DIRECTIONS:
What you return should be the lines from the first line of the records below through the line holding "staining of adenocarcinoma", unchanged.
____________
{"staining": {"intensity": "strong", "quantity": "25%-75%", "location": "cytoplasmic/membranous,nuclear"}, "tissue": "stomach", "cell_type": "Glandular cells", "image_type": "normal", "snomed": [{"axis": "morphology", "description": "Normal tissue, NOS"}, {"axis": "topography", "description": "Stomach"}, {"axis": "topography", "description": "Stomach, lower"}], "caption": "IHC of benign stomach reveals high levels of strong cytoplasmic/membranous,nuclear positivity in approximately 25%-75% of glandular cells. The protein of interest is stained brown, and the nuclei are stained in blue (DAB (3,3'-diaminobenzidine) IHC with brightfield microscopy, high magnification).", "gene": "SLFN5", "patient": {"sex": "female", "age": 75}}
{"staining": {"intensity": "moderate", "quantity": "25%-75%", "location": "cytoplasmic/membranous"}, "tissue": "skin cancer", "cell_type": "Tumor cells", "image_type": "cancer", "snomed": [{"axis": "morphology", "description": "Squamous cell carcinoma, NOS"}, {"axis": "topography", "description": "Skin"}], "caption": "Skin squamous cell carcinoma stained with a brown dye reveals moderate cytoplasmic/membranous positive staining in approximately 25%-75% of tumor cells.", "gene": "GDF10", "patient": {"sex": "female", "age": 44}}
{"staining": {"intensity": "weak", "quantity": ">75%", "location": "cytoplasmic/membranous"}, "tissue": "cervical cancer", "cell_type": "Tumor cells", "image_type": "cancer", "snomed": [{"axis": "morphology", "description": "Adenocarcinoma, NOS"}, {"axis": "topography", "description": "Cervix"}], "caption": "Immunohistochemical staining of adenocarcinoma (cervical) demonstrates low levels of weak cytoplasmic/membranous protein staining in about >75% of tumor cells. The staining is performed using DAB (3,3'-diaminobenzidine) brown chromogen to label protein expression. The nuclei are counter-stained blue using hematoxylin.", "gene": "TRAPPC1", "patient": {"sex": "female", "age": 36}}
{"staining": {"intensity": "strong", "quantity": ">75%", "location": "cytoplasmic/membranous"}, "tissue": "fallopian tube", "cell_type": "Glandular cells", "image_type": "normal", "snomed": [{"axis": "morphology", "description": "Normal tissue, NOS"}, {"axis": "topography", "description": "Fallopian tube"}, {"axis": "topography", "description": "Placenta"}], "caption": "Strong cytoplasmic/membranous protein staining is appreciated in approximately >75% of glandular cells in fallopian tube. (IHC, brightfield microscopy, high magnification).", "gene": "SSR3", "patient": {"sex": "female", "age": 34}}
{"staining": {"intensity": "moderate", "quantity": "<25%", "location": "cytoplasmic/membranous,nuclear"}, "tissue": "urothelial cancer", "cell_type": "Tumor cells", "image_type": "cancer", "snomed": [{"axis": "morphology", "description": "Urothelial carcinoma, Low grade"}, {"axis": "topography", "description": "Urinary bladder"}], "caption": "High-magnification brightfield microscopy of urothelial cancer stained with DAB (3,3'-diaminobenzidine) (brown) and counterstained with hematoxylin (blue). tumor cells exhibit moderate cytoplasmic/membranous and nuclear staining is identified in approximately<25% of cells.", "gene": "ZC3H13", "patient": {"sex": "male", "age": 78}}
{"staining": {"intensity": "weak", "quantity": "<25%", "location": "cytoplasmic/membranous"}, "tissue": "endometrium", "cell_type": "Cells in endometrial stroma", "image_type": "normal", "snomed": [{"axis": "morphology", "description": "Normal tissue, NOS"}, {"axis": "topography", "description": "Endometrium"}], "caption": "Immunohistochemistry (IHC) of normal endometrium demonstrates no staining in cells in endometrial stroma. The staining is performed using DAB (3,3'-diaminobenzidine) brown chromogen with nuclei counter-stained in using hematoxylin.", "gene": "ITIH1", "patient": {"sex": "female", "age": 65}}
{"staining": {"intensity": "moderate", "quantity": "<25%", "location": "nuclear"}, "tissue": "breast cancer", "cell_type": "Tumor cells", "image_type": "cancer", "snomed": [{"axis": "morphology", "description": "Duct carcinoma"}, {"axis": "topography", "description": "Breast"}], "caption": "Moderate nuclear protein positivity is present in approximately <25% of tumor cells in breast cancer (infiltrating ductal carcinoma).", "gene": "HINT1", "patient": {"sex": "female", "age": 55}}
____________
EXERCISE RESULT:
{"staining": {"intensity": "strong", "quantity": "25%-75%", "location": "cytoplasmic/membranous,nuclear"}, "tissue": "stomach", "cell_type": "Glandular cells", "image_type": "normal", "snomed": [{"axis": "morphology", "description": "Normal tissue, NOS"}, {"axis": "topography", "description": "Stomach"}, {"axis": "topography", "description": "Stomach, lower"}], "caption": "IHC of benign stomach reveals high levels of strong cytoplasmic/membranous,nuclear positivity in approximately 25%-75% of glandular cells. The protein of interest is stained brown, and the nuclei are stained in blue (DAB (3,3'-diaminobenzidine) IHC with brightfield microscopy, high magnification).", "gene": "SLFN5", "patient": {"sex": "female", "age": 75}}
{"staining": {"intensity": "moderate", "quantity": "25%-75%", "location": "cytoplasmic/membranous"}, "tissue": "skin cancer", "cell_type": "Tumor cells", "image_type": "cancer", "snomed": [{"axis": "morphology", "description": "Squamous cell carcinoma, NOS"}, {"axis": "topography", "description": "Skin"}], "caption": "Skin squamous cell carcinoma stained with a brown dye reveals moderate cytoplasmic/membranous positive staining in approximately 25%-75% of tumor cells.", "gene": "GDF10", "patient": {"sex": "female", "age": 44}}
{"staining": {"intensity": "weak", "quantity": ">75%", "location": "cytoplasmic/membranous"}, "tissue": "cervical cancer", "cell_type": "Tumor cells", "image_type": "cancer", "snomed": [{"axis": "morphology", "description": "Adenocarcinoma, NOS"}, {"axis": "topography", "description": "Cervix"}], "caption": "Immunohistochemical staining of adenocarcinoma (cervical) demonstrates low levels of weak cytoplasmic/membranous protein staining in about >75% of tumor cells. The staining is performed using DAB (3,3'-diaminobenzidine) brown chromogen to label protein expression. The nuclei are counter-stained blue using hematoxylin.", "gene": "TRAPPC1", "patient": {"sex": "female", "age": 36}}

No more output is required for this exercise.